§ Records shown
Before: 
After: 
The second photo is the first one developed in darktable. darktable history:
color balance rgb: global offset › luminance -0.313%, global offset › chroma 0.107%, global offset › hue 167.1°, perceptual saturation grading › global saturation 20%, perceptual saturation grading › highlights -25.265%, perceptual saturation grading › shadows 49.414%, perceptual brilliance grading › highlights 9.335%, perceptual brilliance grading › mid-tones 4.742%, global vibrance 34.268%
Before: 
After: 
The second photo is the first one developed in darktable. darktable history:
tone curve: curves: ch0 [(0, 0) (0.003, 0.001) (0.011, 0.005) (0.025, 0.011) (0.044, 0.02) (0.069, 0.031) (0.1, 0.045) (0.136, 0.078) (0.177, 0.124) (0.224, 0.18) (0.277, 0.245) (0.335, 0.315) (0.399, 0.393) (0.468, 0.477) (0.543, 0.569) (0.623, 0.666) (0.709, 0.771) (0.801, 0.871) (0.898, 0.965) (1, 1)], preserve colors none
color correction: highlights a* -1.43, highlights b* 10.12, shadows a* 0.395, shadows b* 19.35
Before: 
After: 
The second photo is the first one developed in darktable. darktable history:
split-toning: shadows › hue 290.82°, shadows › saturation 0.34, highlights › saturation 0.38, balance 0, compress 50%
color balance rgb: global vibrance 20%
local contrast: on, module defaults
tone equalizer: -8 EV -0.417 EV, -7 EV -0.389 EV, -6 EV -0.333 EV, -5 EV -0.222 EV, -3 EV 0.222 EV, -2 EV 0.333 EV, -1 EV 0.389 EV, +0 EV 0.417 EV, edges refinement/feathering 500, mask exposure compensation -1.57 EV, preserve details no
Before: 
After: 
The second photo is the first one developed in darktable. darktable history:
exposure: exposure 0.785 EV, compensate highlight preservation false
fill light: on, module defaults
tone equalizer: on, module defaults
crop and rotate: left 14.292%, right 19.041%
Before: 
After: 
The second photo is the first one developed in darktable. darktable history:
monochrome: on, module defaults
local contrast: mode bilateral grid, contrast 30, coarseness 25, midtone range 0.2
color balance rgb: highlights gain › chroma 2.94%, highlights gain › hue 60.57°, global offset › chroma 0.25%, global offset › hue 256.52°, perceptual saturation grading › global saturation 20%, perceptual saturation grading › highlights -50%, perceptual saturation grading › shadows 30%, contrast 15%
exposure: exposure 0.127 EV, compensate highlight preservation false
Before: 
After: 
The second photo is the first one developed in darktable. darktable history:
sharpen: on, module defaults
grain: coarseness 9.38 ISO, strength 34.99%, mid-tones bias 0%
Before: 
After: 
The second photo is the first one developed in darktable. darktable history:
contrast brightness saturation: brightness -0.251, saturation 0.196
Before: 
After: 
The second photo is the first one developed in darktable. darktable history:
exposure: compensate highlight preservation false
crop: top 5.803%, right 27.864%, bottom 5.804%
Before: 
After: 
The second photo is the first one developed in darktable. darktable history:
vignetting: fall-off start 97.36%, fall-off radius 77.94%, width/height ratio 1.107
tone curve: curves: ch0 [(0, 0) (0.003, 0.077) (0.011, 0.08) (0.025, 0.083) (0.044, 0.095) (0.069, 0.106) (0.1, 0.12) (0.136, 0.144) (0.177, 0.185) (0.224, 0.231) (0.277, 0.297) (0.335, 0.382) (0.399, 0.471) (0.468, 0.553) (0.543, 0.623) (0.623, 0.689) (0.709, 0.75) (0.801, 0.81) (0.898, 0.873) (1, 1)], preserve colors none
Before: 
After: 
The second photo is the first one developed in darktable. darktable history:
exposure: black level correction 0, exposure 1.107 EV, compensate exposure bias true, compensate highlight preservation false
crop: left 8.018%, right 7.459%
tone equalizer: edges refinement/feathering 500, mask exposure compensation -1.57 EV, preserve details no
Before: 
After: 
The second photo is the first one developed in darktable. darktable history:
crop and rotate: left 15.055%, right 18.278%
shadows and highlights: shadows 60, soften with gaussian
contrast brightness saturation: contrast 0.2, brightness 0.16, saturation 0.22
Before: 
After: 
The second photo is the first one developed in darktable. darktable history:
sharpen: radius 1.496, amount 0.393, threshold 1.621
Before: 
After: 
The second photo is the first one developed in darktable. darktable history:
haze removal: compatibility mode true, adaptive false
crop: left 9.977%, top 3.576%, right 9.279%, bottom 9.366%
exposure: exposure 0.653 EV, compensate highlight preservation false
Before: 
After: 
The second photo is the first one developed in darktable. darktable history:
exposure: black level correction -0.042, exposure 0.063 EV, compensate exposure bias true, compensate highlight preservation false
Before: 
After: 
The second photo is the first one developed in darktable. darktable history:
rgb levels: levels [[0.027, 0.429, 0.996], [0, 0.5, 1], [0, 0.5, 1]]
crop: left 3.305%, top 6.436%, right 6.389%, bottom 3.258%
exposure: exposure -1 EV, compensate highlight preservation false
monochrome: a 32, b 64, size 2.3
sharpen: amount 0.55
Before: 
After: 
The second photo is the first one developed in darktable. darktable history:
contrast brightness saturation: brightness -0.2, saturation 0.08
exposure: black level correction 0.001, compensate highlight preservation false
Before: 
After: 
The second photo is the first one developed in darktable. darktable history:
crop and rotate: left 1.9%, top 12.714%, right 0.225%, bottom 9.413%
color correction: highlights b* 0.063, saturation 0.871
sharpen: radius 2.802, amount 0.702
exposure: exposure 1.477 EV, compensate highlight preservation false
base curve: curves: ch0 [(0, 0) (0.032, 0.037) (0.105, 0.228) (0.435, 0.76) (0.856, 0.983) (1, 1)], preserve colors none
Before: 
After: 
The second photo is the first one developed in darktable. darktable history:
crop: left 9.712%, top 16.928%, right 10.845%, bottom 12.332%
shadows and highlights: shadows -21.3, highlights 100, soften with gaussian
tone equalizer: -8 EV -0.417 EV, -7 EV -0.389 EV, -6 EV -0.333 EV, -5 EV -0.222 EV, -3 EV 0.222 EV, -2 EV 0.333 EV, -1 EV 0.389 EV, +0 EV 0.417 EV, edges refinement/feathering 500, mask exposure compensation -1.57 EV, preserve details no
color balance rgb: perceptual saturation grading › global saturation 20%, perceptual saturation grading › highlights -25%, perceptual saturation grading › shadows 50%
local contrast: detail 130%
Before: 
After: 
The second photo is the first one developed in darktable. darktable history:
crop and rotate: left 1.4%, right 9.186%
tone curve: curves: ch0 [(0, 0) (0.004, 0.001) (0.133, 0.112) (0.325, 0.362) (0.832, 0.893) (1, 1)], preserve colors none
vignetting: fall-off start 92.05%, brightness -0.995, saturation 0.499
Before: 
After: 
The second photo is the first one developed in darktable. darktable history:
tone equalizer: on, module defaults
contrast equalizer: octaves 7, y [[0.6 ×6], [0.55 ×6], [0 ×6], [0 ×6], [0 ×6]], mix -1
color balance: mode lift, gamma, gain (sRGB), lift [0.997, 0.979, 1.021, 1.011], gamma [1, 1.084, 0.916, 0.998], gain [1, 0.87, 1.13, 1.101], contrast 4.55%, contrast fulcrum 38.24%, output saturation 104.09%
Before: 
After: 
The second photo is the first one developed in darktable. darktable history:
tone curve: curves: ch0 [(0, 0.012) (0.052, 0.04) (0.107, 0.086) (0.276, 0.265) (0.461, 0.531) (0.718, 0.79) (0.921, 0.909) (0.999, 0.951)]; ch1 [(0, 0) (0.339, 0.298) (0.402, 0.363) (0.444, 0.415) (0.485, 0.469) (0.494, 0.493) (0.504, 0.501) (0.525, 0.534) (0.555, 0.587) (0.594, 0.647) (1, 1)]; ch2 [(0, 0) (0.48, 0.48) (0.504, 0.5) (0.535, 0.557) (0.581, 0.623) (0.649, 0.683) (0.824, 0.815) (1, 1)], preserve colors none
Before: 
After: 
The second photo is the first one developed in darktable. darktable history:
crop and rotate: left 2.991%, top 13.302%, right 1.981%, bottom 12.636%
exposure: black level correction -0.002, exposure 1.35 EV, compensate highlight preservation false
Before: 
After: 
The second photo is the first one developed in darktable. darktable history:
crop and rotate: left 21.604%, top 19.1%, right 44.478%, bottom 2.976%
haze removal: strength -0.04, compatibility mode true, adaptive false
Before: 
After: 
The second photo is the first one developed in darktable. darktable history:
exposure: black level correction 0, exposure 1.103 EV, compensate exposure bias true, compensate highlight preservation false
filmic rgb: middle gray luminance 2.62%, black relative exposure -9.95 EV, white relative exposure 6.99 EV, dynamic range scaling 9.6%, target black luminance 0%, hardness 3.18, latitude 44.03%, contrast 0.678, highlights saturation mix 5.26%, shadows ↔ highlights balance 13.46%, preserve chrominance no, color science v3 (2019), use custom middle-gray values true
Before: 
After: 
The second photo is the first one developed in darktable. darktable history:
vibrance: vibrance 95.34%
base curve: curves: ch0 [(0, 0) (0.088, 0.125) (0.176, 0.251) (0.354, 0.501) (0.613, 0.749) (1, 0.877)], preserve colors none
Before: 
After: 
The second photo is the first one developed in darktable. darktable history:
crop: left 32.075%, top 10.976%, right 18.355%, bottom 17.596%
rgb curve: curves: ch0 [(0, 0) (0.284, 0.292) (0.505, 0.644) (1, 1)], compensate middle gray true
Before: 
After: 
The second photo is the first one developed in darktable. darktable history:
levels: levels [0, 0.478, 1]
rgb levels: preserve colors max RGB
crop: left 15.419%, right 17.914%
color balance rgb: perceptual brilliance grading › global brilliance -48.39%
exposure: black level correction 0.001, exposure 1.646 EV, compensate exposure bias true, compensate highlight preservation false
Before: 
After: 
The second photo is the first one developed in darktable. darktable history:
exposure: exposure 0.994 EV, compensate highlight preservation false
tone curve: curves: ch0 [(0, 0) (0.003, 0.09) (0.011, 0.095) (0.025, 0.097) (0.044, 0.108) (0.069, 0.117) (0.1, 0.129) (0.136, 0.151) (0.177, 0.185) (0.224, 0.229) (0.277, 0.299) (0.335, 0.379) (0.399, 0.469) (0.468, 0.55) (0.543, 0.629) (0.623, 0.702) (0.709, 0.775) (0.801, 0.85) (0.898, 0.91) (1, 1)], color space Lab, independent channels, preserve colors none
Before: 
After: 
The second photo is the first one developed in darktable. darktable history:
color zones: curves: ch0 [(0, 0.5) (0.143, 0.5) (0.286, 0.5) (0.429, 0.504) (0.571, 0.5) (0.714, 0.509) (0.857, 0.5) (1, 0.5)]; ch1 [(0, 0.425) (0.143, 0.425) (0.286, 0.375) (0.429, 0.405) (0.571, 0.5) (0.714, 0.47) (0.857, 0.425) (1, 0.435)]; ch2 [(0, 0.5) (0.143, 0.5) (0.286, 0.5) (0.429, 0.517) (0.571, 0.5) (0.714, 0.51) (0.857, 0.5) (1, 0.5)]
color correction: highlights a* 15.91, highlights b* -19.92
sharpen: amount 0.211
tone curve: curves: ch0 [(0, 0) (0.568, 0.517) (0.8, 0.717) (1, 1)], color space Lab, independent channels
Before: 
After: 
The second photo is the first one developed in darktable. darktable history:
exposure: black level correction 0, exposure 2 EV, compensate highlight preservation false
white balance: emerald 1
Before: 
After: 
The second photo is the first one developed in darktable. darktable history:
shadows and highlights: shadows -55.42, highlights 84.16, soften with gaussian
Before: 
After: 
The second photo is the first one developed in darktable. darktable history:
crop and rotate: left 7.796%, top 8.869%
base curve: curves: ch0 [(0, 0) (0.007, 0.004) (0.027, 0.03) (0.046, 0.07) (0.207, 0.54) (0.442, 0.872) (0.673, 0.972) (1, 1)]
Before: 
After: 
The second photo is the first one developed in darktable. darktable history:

§ Your objective
Copy the entries above word for word, beginning with their very first line and continuing through the line that contains "crop and rotate: left 14.292%, right 19.041%".

§ Task solution
Before: 
After: 
The second photo is the first one developed in darktable. darktable history:
color balance rgb: global offset › luminance -0.313%, global offset › chroma 0.107%, global offset › hue 167.1°, perceptual saturation grading › global saturation 20%, perceptual saturation grading › highlights -25.265%, perceptual saturation grading › shadows 49.414%, perceptual brilliance grading › highlights 9.335%, perceptual brilliance grading › mid-tones 4.742%, global vibrance 34.268%
Before: 
After: 
The second photo is the first one developed in darktable. darktable history:
tone curve: curves: ch0 [(0, 0) (0.003, 0.001) (0.011, 0.005) (0.025, 0.011) (0.044, 0.02) (0.069, 0.031) (0.1, 0.045) (0.136, 0.078) (0.177, 0.124) (0.224, 0.18) (0.277, 0.245) (0.335, 0.315) (0.399, 0.393) (0.468, 0.477) (0.543, 0.569) (0.623, 0.666) (0.709, 0.771) (0.801, 0.871) (0.898, 0.965) (1, 1)], preserve colors none
color correction: highlights a* -1.43, highlights b* 10.12, shadows a* 0.395, shadows b* 19.35
Before: 
After: 
The second photo is the first one developed in darktable. darktable history:
split-toning: shadows › hue 290.82°, shadows › saturation 0.34, highlights › saturation 0.38, balance 0, compress 50%
color balance rgb: global vibrance 20%
local contrast: on, module defaults
tone equalizer: -8 EV -0.417 EV, -7 EV -0.389 EV, -6 EV -0.333 EV, -5 EV -0.222 EV, -3 EV 0.222 EV, -2 EV 0.333 EV, -1 EV 0.389 EV, +0 EV 0.417 EV, edges refinement/feathering 500, mask exposure compensation -1.57 EV, preserve details no
Before: 
After: 
The second photo is the first one developed in darktable. darktable history:
exposure: exposure 0.785 EV, compensate highlight preservation false
fill light: on, module defaults
tone equalizer: on, module defaults
crop and rotate: left 14.292%, right 19.041%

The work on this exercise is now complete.